Information given:
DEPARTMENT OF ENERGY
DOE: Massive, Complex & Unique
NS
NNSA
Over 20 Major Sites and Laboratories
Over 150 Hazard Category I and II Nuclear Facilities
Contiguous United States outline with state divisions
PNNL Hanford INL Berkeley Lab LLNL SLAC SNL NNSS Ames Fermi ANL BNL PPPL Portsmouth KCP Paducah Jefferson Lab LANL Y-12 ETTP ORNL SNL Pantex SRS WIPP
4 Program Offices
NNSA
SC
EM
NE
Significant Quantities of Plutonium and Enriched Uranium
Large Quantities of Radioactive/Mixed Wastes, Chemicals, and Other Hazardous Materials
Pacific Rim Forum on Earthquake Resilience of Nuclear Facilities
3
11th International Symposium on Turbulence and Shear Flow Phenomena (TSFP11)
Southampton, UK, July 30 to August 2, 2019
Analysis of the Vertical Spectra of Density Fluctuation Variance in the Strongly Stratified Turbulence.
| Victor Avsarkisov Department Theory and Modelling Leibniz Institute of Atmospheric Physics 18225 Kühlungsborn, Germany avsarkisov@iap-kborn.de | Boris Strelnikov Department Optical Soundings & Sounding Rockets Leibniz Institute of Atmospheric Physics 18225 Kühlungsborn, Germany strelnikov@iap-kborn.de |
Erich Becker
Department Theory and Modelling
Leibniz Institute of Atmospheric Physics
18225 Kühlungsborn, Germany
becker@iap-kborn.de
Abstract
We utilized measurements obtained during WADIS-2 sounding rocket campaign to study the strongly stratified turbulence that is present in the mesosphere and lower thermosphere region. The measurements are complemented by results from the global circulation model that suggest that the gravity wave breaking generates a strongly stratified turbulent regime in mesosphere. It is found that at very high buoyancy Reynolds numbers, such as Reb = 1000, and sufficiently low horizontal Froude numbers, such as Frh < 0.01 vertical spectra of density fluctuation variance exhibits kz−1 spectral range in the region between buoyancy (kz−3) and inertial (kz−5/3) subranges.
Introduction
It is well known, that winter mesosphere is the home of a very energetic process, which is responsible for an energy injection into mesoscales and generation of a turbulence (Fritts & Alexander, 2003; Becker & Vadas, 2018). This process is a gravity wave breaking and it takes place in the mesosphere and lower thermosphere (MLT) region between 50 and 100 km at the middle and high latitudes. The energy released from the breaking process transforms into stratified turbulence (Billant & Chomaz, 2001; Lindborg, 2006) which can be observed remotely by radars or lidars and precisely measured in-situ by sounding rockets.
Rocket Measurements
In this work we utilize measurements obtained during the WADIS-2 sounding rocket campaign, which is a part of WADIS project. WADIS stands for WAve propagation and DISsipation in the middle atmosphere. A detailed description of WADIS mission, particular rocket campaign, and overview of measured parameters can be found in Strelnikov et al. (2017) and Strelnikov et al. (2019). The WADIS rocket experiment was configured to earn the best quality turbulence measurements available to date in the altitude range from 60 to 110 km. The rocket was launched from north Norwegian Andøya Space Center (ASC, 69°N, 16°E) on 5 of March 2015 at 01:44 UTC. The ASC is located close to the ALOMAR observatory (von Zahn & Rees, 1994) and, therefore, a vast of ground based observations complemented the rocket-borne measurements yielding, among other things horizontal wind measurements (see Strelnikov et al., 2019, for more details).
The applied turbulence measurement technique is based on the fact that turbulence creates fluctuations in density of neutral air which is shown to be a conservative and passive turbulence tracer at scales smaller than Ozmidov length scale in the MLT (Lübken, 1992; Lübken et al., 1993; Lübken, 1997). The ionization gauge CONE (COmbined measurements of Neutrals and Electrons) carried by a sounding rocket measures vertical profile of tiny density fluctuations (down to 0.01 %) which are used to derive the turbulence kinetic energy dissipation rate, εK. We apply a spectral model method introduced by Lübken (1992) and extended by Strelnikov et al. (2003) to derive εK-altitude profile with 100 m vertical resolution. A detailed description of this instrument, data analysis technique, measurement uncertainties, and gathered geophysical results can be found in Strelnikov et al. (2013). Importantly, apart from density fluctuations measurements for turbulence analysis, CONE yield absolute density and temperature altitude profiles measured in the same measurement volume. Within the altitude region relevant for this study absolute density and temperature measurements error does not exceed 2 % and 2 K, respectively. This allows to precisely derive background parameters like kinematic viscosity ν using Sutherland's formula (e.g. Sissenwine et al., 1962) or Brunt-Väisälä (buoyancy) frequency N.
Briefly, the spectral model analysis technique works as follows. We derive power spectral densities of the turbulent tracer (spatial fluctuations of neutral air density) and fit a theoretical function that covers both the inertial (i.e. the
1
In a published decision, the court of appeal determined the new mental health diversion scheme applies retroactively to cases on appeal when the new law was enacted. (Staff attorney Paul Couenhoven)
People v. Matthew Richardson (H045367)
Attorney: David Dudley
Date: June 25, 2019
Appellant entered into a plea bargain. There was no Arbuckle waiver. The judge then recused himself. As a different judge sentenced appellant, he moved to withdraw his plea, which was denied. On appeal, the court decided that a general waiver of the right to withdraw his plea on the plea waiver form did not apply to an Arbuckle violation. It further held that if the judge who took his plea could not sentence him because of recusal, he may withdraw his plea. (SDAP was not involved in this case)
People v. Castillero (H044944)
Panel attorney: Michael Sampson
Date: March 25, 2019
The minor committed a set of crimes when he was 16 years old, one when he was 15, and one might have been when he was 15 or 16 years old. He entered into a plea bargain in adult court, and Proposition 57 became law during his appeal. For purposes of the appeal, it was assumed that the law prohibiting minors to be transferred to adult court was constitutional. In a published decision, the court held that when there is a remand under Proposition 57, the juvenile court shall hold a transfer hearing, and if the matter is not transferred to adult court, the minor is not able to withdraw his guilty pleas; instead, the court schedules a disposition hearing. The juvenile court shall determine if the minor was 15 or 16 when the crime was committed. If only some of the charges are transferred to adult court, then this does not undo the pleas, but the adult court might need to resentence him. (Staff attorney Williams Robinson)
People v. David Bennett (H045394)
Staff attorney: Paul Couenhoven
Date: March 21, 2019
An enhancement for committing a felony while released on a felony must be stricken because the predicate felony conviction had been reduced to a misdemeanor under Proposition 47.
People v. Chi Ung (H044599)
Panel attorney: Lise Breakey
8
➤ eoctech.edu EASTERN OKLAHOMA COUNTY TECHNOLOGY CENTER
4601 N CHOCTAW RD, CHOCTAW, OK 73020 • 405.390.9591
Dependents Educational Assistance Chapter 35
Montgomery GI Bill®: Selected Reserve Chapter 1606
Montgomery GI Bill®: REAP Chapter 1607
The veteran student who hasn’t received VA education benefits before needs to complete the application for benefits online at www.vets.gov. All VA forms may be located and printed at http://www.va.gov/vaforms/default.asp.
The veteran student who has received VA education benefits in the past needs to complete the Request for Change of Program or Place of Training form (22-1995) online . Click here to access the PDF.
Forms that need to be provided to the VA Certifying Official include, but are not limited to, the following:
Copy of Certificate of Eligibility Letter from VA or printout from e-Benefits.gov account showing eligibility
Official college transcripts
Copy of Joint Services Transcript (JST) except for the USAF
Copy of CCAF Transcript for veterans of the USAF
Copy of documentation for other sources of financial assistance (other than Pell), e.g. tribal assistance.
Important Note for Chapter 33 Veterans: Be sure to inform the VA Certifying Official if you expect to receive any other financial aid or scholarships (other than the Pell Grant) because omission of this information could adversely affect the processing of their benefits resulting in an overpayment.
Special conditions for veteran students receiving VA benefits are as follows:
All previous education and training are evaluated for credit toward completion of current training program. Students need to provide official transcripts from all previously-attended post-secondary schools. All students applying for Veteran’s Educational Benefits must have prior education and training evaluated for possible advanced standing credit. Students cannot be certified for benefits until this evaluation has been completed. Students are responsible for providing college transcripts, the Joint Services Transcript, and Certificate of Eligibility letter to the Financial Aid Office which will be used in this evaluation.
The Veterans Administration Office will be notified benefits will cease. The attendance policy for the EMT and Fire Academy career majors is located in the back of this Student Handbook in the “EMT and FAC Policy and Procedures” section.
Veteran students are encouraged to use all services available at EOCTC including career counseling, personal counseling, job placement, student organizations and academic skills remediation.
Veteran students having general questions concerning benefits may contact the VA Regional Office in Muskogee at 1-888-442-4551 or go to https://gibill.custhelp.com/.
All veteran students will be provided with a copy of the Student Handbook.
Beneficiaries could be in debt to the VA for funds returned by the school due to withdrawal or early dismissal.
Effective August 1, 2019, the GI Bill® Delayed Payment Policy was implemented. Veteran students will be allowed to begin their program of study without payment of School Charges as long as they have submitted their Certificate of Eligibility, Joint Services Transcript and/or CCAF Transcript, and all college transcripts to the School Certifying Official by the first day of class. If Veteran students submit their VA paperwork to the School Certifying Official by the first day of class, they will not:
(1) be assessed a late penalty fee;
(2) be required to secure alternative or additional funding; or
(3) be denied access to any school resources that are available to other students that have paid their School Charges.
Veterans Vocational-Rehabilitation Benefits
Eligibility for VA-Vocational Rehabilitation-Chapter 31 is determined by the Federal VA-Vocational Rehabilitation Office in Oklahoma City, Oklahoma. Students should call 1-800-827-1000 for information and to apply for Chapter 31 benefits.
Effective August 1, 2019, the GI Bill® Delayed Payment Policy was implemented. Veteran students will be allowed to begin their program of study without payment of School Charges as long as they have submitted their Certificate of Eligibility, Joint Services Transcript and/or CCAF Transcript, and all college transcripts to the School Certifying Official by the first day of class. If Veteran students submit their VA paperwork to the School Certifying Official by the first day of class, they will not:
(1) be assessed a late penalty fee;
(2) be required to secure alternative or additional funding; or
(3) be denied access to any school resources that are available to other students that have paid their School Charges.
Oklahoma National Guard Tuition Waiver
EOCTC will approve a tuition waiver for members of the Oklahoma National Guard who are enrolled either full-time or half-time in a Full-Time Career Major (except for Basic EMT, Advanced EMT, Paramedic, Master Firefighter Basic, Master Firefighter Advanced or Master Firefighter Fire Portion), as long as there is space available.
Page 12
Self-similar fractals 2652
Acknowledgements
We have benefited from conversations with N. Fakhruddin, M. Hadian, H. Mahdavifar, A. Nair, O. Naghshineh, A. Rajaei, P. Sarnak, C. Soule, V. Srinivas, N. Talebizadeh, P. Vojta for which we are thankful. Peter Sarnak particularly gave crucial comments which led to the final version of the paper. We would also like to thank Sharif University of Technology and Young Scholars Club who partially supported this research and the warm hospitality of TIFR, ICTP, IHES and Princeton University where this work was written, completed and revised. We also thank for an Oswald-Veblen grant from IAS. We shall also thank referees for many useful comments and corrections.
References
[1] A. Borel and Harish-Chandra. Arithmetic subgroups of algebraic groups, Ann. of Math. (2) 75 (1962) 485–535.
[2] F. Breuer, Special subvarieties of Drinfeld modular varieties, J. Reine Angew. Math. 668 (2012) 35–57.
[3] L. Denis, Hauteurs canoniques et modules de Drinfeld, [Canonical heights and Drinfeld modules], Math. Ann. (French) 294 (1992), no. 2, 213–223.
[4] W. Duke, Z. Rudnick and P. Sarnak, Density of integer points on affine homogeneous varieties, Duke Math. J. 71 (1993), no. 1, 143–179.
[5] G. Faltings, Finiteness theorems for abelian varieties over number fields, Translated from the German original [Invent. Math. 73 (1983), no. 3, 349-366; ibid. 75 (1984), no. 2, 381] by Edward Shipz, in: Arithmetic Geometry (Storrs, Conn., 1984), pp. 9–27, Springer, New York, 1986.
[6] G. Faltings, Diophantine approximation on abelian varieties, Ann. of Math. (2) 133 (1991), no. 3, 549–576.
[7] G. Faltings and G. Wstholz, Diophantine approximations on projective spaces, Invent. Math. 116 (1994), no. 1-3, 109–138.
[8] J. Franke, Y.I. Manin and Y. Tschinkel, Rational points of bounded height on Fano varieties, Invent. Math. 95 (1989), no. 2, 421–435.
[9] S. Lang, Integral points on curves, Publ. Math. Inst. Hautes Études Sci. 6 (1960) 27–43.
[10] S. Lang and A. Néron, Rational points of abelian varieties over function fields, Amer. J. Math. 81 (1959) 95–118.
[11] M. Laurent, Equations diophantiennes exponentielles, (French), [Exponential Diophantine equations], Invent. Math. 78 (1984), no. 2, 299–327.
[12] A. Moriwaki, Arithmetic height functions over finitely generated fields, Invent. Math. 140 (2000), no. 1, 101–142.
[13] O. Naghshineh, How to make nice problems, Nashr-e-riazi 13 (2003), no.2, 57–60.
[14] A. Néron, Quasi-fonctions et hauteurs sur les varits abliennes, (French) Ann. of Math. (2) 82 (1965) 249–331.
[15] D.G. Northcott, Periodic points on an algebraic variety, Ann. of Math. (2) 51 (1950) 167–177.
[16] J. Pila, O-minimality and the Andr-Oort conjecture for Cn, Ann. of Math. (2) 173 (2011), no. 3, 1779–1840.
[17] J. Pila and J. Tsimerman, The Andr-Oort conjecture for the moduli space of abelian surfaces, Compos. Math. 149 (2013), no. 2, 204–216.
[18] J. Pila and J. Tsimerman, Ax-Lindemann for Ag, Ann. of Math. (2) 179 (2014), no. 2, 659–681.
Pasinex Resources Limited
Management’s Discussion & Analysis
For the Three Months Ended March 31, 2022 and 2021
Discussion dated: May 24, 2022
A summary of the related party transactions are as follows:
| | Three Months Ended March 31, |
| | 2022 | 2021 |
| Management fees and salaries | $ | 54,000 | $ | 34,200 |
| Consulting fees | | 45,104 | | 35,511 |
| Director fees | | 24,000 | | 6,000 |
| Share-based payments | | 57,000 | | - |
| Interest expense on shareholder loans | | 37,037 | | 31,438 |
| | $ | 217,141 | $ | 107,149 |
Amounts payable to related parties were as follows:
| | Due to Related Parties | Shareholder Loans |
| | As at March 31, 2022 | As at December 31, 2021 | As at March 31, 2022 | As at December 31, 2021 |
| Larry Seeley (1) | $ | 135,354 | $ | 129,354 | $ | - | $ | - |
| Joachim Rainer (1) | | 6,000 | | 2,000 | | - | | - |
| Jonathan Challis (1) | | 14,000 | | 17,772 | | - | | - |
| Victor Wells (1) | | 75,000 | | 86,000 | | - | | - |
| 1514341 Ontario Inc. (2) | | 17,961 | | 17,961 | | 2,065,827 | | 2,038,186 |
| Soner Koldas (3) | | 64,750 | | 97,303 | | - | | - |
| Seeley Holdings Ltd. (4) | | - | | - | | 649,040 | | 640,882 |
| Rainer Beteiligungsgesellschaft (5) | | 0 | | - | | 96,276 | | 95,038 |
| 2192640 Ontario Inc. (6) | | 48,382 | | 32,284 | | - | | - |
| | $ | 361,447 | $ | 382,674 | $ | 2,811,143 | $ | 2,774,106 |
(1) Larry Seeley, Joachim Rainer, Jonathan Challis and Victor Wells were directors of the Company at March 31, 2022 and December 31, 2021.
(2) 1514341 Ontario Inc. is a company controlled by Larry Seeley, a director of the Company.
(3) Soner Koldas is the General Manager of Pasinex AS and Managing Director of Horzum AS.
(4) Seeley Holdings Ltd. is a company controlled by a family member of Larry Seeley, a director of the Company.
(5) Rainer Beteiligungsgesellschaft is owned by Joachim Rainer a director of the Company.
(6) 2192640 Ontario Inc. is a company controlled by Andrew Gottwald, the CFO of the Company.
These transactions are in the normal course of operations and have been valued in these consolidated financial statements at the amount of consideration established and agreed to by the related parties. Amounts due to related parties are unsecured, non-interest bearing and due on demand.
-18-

Task description: Your task is to transcribe, with no changes, only the lines of the listing above that lie between the line holding "[1] A. Borel" and the line holding "[3] L. Denis, Hauteurs", inclusive.

Answer to the exercise:
[1] A. Borel and Harish-Chandra. Arithmetic subgroups of algebraic groups, Ann. of Math. (2) 75 (1962) 485–535.
[2] F. Breuer, Special subvarieties of Drinfeld modular varieties, J. Reine Angew. Math. 668 (2012) 35–57.
[3] L. Denis, Hauteurs canoniques et modules de Drinfeld, [Canonical heights and Drinfeld modules], Math. Ann. (French) 294 (1992), no. 2, 213–223.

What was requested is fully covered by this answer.